5. In challenging the denial of cancellation of removal, Morales first argues the BIA failed to consider his U.S. citizen son’s individual circumstances in its exceptional and extremely unusual hardship analysis. See Jara-Navarrete v. I.N.S. , 813 F.2d 1340, 1342 (9th Cir. 1986). But the agency specifically mentioned his son’s “asthma, developmental delays, and pediatric obesity,” as well as his “emotional and behavioral issues.” Morales next argues the BIA “seriously mischaracterized ” the record in finding no documentary evidence establishes that his son had been diagnosed with a mental health condition. But the record demonstrates only that his son has an “adjustment reaction,” which is not included in the Diagnostic and Statistical Manual of Mental Disorders, Fifth Edition. And although Morales testified that his son is receiving treatment, which was supported by the mother’s affidavit, there are no medical records documenting such treatment. Finally, Morales argues that the agency’s conclusion that his son does not have a “serious medical condition ” is not supported by the record, but reviewing the BIA’s opinion deferentially, Wilkinson v. Garland , 601 U.S. 209, *6 790 – 91 (2024), we find adequate support for its conclusion. [3] PETITION DENIED IN PART AND DISMISSED IN PART. [4]
NOTES
[*] This disposition is not appropriate for publication and is not precedent except as provided by Ninth Circuit Rule 36-3.

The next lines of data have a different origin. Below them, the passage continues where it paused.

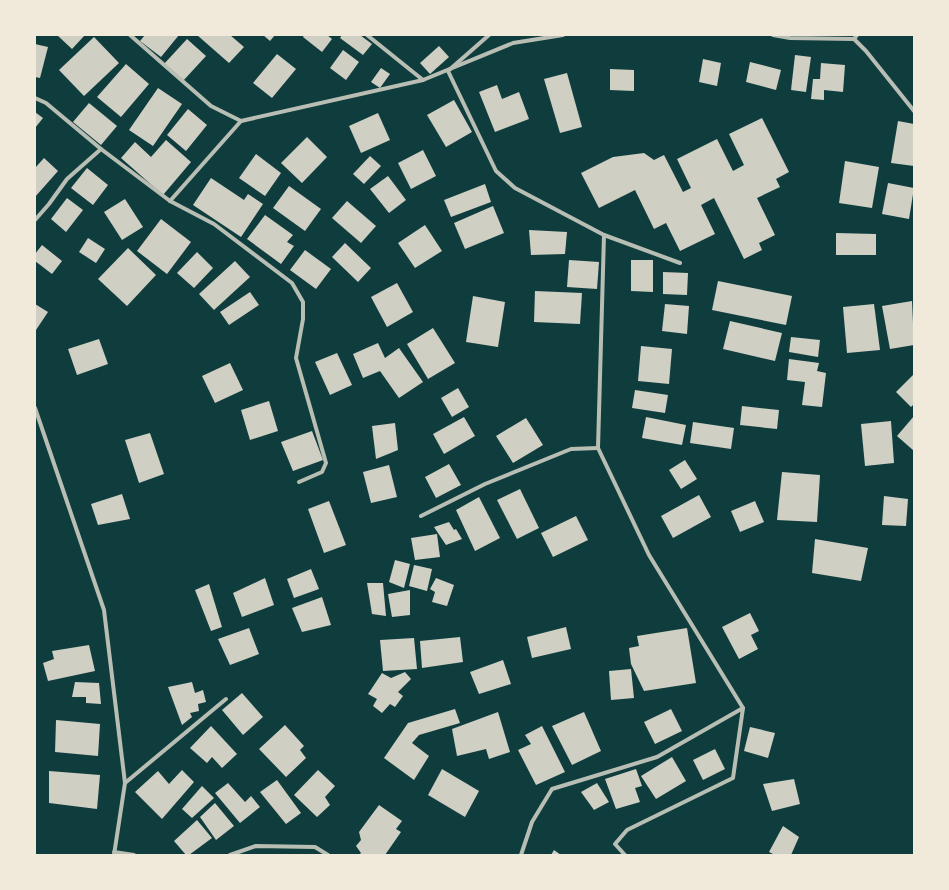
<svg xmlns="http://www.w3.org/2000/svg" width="949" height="890" font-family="Lato,sans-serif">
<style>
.building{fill:#cfcfc3}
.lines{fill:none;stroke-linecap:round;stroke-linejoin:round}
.minor{stroke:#b8beb3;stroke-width:4}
</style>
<rect width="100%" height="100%" fill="#0f3d3e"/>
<!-- building -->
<g class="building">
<polygon points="57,35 85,35 72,49"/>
<polygon points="145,35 179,35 161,57 140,41"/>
<polygon points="197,35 230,35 244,47 229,63"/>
<polygon points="263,35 275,35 270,41"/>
<polygon points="304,35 327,35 332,39 322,52 303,37"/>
<polygon points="342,35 360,35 372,44 363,55 340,38"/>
<polygon points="94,37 119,63 84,96 59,70"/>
<polygon points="187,39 206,56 183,81 164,64"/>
<polygon points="35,44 48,47 40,78 35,77"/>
<polygon points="439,46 449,57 430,74 420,63"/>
<polygon points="343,50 359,62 346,80 330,68"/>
<polygon points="277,54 296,69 272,98 253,83"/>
<polygon points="795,55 811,57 806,92 791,90"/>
<polygon points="703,59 721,63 717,86 699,82"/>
<polygon points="750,62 781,70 776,90 746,82"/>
<polygon points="821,63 845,65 843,92 824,90 824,100 811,99 813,79 820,79"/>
<polygon points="126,64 149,84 121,117 97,97"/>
<polygon points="381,68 390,74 380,88 371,82"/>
<polygon points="610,69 634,70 634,91 610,90"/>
<polygon points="567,73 582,127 560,133 544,79"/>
<polygon points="497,85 502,99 519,92 529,119 495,132 479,92"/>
<polygon points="158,88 182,104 153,146 129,130"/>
<polygon points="454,100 472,132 446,147 427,115"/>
<polygon points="89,103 117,126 101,145 73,122"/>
<polygon points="188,109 207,125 186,151 167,135"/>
<polygon points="35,112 43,118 35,128"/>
<polygon points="378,113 390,140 361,153 349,126"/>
<polygon points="762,118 789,172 776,179 780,187 757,198 775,235 759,243 762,250 744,259 714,198 701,205 715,234 680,251 666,223 654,229 635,190 599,208 581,173 613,157 644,153 654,160 664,155 683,192 691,188 677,159 717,139 733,171 744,165 729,134"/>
<polygon points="898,121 914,124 914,166 891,163"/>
<polygon points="307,137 327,157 302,183 281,163"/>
<polygon points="166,140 191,162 163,195 121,158 135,142 151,157"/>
<polygon points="423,150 436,176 411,189 398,163"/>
<polygon points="256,154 281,173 265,196 239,178"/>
<polygon points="370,156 381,166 364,184 353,174"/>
<polygon points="44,158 58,171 35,197 35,168"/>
<polygon points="845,161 879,167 872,208 839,203"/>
<polygon points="87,168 108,185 93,205 71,188"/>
<polygon points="388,176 406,200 389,213 370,189"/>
<polygon points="211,178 244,200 248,194 263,204 241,237 193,205"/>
<polygon points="888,183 914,188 909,219 882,214"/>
<polygon points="485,184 491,202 451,217 444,200"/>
<polygon points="289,186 321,209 305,231 273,208"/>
<polygon points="67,198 83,210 66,232 51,219"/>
<polygon points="125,199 143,227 122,240 104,212"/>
<polygon points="347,201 376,226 361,243 332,218"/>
<polygon points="493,206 504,233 465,249 454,223"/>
<polygon points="265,215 293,235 287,242 294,246 281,264 247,239"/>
<polygon points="161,219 191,242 167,274 137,251"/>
<polygon points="425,225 442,251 415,268 398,243"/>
<polygon points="529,230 567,232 565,254 531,255"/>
<polygon points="836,233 876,234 876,255 836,255"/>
<polygon points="88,238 105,249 96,263 79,252"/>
<polygon points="345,243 371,268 358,282 332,257"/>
<polygon points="42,245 62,261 52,274 35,261 35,254"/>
<polygon points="128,248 156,275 127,306 98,279"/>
<polygon points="305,250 331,269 316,289 290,270"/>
<polygon points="197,252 213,268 194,288 177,273"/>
<polygon points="569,260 599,262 597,289 567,287"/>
<polygon points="631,260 653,260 653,292 631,291"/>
<polygon points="235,261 250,277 214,310 199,294"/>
<polygon points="663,272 688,273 687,295 663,294"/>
<polygon points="718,281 792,296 786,325 712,310"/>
<polygon points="397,283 413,312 387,327 371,297"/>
<polygon points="535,291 582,293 580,324 534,322"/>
<polygon points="250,292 259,305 229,325 220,312"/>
<polygon points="473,296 505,302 498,347 466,342"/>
<polygon points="912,301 914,345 890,349 882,306"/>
<polygon points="35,304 48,312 36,330 35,330"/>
<polygon points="665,304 689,306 687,334 662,331"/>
<polygon points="874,304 880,350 847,353 843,307"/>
<polygon points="730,321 782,333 775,361 723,349"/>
<polygon points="433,328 455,363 428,379 407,344"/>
<polygon points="791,337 820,340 818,357 789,352"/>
<polygon points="99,339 108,364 77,375 68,349"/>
<polygon points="378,343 385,358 399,348 423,382 399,398 380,371 363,378 353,354"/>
<polygon points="641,346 672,349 669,384 638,381"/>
<polygon points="337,353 352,385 330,395 315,362"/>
<polygon points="789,359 819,363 817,371 826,373 822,407 802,405 805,382 787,380"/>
<polygon points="230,363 243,390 215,403 202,376"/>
<polygon points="914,374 914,404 911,407 896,392"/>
<polygon points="458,388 469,407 452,417 441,398"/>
<polygon points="635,390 668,395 665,413 632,408"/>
<polygon points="269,401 278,431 250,440 241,410"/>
<polygon points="742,406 779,410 777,429 740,425"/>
<polygon points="914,416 914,451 897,436"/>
<polygon points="464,417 475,436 444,454 433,434"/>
<polygon points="646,417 686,425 682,445 642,438"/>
<polygon points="526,418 543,445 513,463 496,436"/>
<polygon points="891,421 894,463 865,466 861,424"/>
<polygon points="693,422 734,428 731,449 690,443"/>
<polygon points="395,423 398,450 376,459 372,426"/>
<polygon points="312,431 323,460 293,471 281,442"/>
<polygon points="150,433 164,474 139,483 125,440"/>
<polygon points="685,460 697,479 681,489 669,470"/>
<polygon points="449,464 461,485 436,498 425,477"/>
<polygon points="389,465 397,497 371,503 363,472"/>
<polygon points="782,472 820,475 817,522 777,520"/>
<polygon points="520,489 539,528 517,539 497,500"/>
<polygon points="122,494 130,519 98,525 91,504"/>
<polygon points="699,495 711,517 673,538 661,516"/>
<polygon points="884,496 908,499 906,526 882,525"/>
<polygon points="479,497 500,538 475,551 456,510"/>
<polygon points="329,501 346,545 324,553 308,509"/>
<polygon points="755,501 764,522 740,532 731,511"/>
<polygon points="576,516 588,540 553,557 541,533"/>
<polygon points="449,522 454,530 456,529 462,539 446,545 434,527"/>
<polygon points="437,534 440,557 415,560 411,538"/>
<polygon points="815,539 868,548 861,581 812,573"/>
<polygon points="395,560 410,564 404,588 389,582"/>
<polygon points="414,565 432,569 427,591 409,586"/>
<polygon points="311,569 319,589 294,598 287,579"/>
<polygon points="265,578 274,605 242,617 233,593"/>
<polygon points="436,578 454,585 447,606 432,602 435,592 430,589"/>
<polygon points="367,583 383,583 386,616 372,614"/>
<polygon points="209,584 222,627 211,631 195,590"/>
<polygon points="410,590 410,615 392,617 388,594"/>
<polygon points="322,597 331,625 302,632 292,608"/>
<polygon points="750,613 759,631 751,635 758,649 739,659 722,627"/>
<polygon points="566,627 571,649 532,658 527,637"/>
<polygon points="249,628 259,654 230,665 218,639"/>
<polygon points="687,628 696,683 644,691 631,664 629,648 639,646 637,636"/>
<polygon points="460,637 463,662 422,668 420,641"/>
<polygon points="414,638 417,669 383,671 380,640"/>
<polygon points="89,645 95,671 48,681 43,663 54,659 52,651"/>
<polygon points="503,660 511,684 479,694 470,672"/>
<polygon points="631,669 634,698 611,700 609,671"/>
<polygon points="405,672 411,679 398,692 403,696 395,707 390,704 382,713 373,706 377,699 368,694 382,673 391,678"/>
<polygon points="75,682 99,683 101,704 86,703 86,697 72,697"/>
<polygon points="192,682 195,693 203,690 206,702 198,704 199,711 190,713 192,717 182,725 168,687"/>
<polygon points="242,693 263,717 243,735 222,710"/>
<polygon points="455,709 460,723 419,735 412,743 429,756 414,780 384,758 408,723"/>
<polygon points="671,709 682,731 655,744 644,722"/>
<polygon points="498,712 510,752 489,759 486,749 457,756 452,729"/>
<polygon points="584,712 601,751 572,765 552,726"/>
<polygon points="56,720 100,724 98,756 55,752"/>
<polygon points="285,725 304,746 300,750 306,758 286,777 259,749"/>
<polygon points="211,726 237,754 222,768 212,757 207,763 190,748"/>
<polygon points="542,726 565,772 536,785 518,750 531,744 525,735"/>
<polygon points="750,727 775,733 768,758 744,751"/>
<polygon points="715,749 725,769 703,780 693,760"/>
<polygon points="672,757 686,781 656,799 641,776"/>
<polygon points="442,769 479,791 465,817 428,795"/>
<polygon points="636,769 642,786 635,788 640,802 616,809 605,779"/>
<polygon points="182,770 194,782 162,819 135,792 158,771 169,784"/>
<polygon points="318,770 335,786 325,797 330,805 317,817 294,795"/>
<polygon points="49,771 100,775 97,809 49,803"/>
<polygon points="794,779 800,804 772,811 763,784"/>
<polygon points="277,780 301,813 286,824 260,792"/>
<polygon points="228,783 245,802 251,796 260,807 240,823 215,793"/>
<polygon points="597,783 609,802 594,810 581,792"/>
<polygon points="202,786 214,798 192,818 182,809"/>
<polygon points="215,803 234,826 216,840 200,817"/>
<polygon points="379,805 402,821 396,829 401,832 385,855 359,855 361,853 356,846 361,840 359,832"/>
<polygon points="197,820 212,838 189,855 186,855 174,841"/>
<polygon points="783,826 799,837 791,855 775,855 769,852"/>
<polygon points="554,850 561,855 551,855"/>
</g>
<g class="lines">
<!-- minor -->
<g class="minor">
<polyline points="130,35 211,106 241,121"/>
<polyline points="367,35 423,80"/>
<polyline points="489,35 448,71 496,171 515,188 604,235 598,448 649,555 743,708 733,778 627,830 615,844 625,855"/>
<polyline points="773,35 790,38 854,39 857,35"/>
<polyline points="854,39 866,51 914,111"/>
<polyline points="35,98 46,103 101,149 170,201"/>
<polyline points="35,220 49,204 67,179 101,149"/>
<polyline points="604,235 680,263"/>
<polyline points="35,408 104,610 125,783"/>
<polyline points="299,482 322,472 326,463 296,358 303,319 303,302 292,283 214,224 170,201 241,121 423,80 513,43 563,35"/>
<polyline points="421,516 485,484 571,449 598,448"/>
<polyline points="114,852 134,855"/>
<polyline points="114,855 125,783 226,699"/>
<polyline points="230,855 256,846 315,847 328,855"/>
<polyline points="521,855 532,822 552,789 657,757 743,708"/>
</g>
</g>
<!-- border -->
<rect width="949" height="890" fill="none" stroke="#f1e9da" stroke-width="72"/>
</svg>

[1] Morales does not challenge the agency’s denial of his application for asylum.
[2] Because we conclude Morales ’s withholding claim fails on the merits, we need not reach the question of the applicability of the serious nonpolitical crime or persecutor bars.
[3] We therefore need not address the applicability of the extrajudicial killing bar.
[4] The stay of removal (Dkt. No. 17) will dissolve upon the issuance of the mandate.